Summary
There is an urgent need for effective anti-viral drugs to combat the
COVID-19 crisis. The identification and development of these drugs
depend on effective clinical trials. However, there are tremendous
challenges for the development of drug therapies under pandemic
conditions, even for drugs repurposed from other indications. Current
barriers that have limited previous trials include lack of
pathophysiologic understanding of disease, unoptimized dose, operational
and regulatory difficulties, poorly defined therapeutic timing windows,
broad non-specific outcome measures, non-randomized and underpowered
trial designs. As a result, though the knowledge previous trials have
provided has been invaluable, conclusive results are lacking. Despite
crisis conditions, we cannot forsake the need for well-designed clinical
trials. We present 3 key ideas, namely, adhering to translational
science principles, leveraging innovative trial design and implementing
4R concept to increase likelihood of trial success and to produce
high-quality data. Furthermore, we think it is particularly important to
establish Global Clinical Trial models (e.g., adaptive platform trials)
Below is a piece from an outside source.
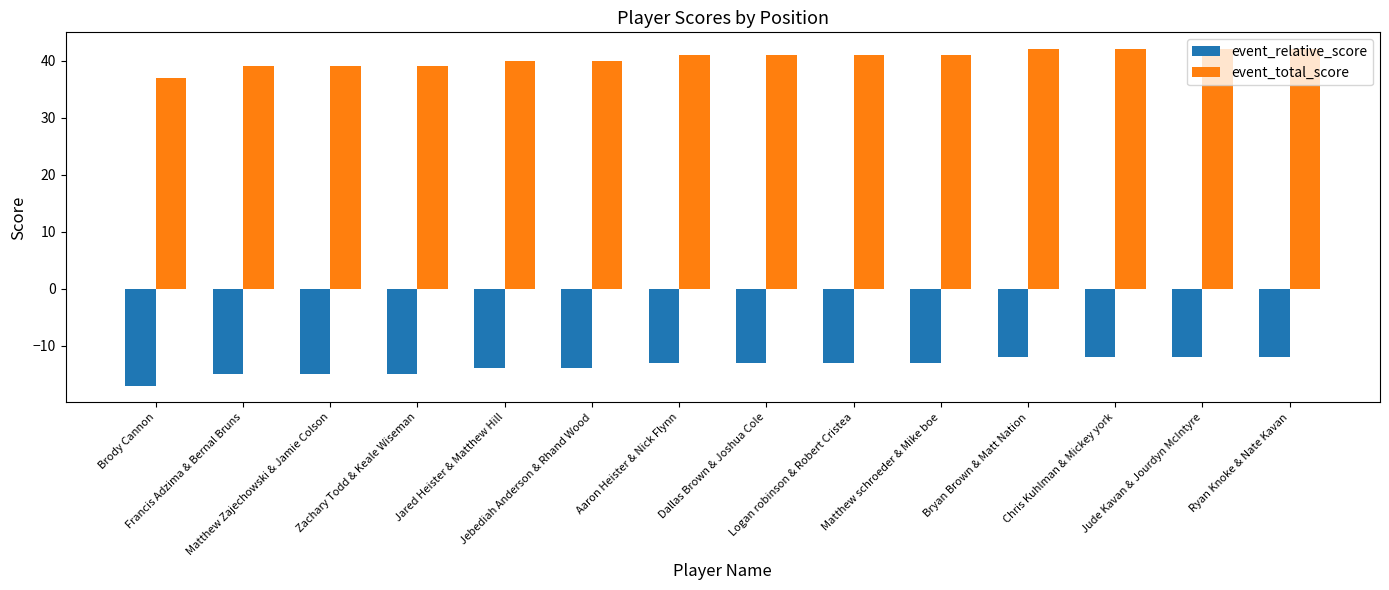

Reading right to left, transcribe all the data shown in this chart.

event_relative_score: Ryan Knoke & Nate Kavan=-12	Jude Kavan & Jourdyn McIntyre=-12	Chris Kuhlman & Mickey york=-12	Bryan Brown & Matt Nation=-12	Matthew schroeder & Mike boe=-13	Logan robinson & Robert Cristea=-13	Dallas Brown & Joshua Cole=-13	Aaron Heister & Nick Flynn=-13	Jebediah Anderson & Rhand Wood=-14	Jared Heister & Matthew Hill=-14	Zachary Todd & Keale Wiseman=-15	Matthew Zajechowski & Jamie Colson=-15	Francis Adzima & Bernal Bruns=-15	Brody Cannon=-17
event_total_score: Ryan Knoke & Nate Kavan=42	Jude Kavan & Jourdyn McIntyre=42	Chris Kuhlman & Mickey york=42	Bryan Brown & Matt Nation=42	Matthew schroeder & Mike boe=41	Logan robinson & Robert Cristea=41	Dallas Brown & Joshua Cole=41	Aaron Heister & Nick Flynn=41	Jebediah Anderson & Rhand Wood=40	Jared Heister & Matthew Hill=40	Zachary Todd & Keale Wiseman=39	Matthew Zajechowski & Jamie Colson=39	Francis Adzima & Bernal Bruns=39	Brody Cannon=37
that can be implemented rapidly wherever a new pandemic breaks out.
Conducting such trials is certainly a tremendous undertaking that will
need significant resources and commitment. This will require
international cooperation and a shift in the global pharmaceutics
research landscape. Finally, we hope that this unprecedented pandemic
will lead to development of more robust infectious disease research
infrastructure and funding to help mitigate future pandemics.